Bob Averill's classmates at the Art Institute of Portland had finished up their work in a character development class on November 8, and were chatting to pass the time until class was over. The discussion moved toward spirituality. Averill, a Game Art Design student and a devoted atheist—he even runs a blog called Portland Atheist—sidled over and joined the conversation.

It was the last time he'd be in an Art Institute class—within two weeks, he was expelled, less than a year before he'd hoped to graduate.

In the classroom that day, Averill says one young woman was talking about her belief in energy layers and astral beings.

"I jokingly asked her if she believed in leprechauns. It turns out, she does. They live on another energy layer," Averill wrote in notes to himself later that day. "In the interest of bringing my own view to the discussion, I began to ask her how she knew these things. Again I know all too well that people can be sensitive about their spiritual beliefs, so I was pretty much walking on glass as I did so."

Averill says he wasn't trying to disprove the other student's religious beliefs, but "to convince her not to insist that they were scientifically proven."

The student, apparently offended, complained to the teacher. Averill was called into a meeting that evening, he says, with the Art Institute's dean of education, associate dean, and the dean of student affairs.

According to Averill, he was told the meeting was "because of my altercation with [the other student]." Averill says he pointed out that he'd "only offered a different viewpoint in a discussion that [my classmate] had started."

"They didn't respond well," Averill told the Mercury. "Their mantra was 'no discussing religion in school,' which is fine except that I did not initiate the conversation, she had." Averill was suspended for four days, until a judicial hearing with the dean of student affairs.

Immediately after the meeting with the deans, Averill found a classmate who had witnessed the initial conversation, and dragged him to the dean's office. "I thought I could clear this up, this is just a misunderstanding." (The witness did not respond to an inquiry from the Mercury.)

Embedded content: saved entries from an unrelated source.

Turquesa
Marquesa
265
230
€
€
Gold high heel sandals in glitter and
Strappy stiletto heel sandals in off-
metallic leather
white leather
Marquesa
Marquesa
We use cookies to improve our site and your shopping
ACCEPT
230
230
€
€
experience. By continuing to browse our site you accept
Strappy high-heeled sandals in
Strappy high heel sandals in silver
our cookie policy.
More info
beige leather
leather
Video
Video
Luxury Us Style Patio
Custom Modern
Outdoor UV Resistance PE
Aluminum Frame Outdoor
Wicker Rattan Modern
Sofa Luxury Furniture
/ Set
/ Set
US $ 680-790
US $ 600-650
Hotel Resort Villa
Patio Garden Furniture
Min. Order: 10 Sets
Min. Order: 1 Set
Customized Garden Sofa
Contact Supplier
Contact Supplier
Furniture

But the associate dean, Averill says, "told me she didn't want to hear from me again that day. So she reported it to the dean as rude and belligerent behavior."

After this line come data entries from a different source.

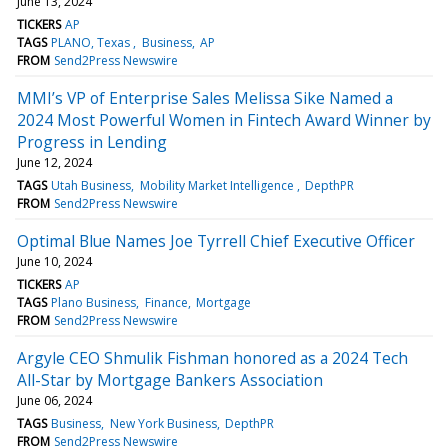
June 13, 2024
TICKERS
AP
TAGS
PLANO, Texas
Business
AP
FROM
Send2Press Newswire
MMI’s VP of Enterprise Sales Melissa Sike Named a
2024 Most Powerful Women in Fintech Award Winner by
Progress in Lending
June 12, 2024
TAGS
Utah Business
Mobility Market Intelligence
DepthPR
FROM
Send2Press Newswire
Optimal Blue Names Joe Tyrrell Chief Executive Officer
June 10, 2024
TICKERS
AP
TAGS
Plano Business
Finance
Mortgage
FROM
Send2Press Newswire
Argyle CEO Shmulik Fishman honored as a 2024 Tech
All-Star by Mortgage Bankers Association
June 06, 2024
TAGS
Business
New York Business
DepthPR
FROM
Send2Press Newswire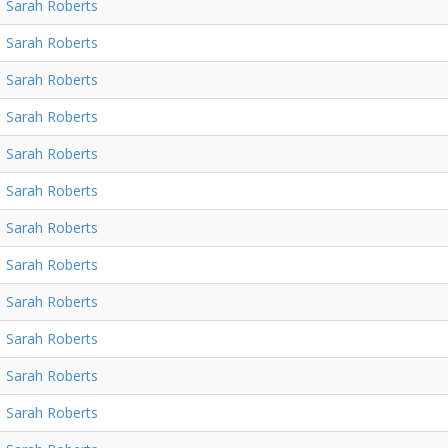
Sarah Roberts
Sarah Roberts
Sarah Roberts
Sarah Roberts
Sarah Roberts
Sarah Roberts
Sarah Roberts
Sarah Roberts
Sarah Roberts
Sarah Roberts
Sarah Roberts
Sarah Roberts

At the judicial hearing, on November 17, Dean of Student Affairs Ron Engeldinger was more focused on the "rude and belligerent behavior" report from the associate dean, Averill says, than on the initial conversation about religion.

Then Engeldinger, he says, brought up the fact that Averill had had some trouble with three instructors in October. "The thing is, I had already had a meeting with the associate dean about [that]. We resolved the issue and I apologized to the professors involved." Averill was surprised that Engeldinger brought it up again.

"I expressed that I felt discriminated against as an atheist, and he informed me that mine was not a protected class of people," Averill says.

Averill has since contacted the Oregon chapter of the American Civil Liberties Union (ACLU) and Freedom from Religion Foundation, based in the Midwest. He says the Freedom from Religion Foundation told him to seek legal counsel, and he expects the ACLU will respond to his inquiry within 60 days.

According to an emailed letter from Engeldinger, Averill had violated the student conduct policy. The decision to dismiss Averill was "not the result of a single action on your part, but a series of actions. I believe that, in several instances, your actions have been aggressive, demeaning, and threatening and that this demonstrates a pattern of inappropriate and unacceptable behavior," Engeldinger wrote.

The student who complained on November 8 wished to remain anonymous, but her account backs up Engeldinger's letter. Her complaint was not the only reason he was sent into the Dean's office. "The teacher even told me that my complaint was the 'last straw' as SEVERAL other complaints were stated before mine."

However, she says she "did not wish for him to be expelled or get in trouble and I had no idea that it was going to happen until after the fact."

On Monday morning, November 20, Averill met with the school's president, Dr. Steven Goldman, to appeal his dismissal. "He upheld the dean's decision to throw me out," Averill says. "He offered to re-admit me if I underwent—get this—psychiatric evaluation."

Goldman declined to discuss specifics without Averill's permission.

"I can say that we have never suspended or terminated or disciplined or otherwise troubled any student at any time about religious issues. It's never even come up as an issue," says Goldman, who also teaches a comparative religion class at the school. Given the Art Institute's liberal arts curriculum, there is no policy against discussing religion or philosophy, "or any other subject as far as I know. We have an academic community in which people are free to explore ideas."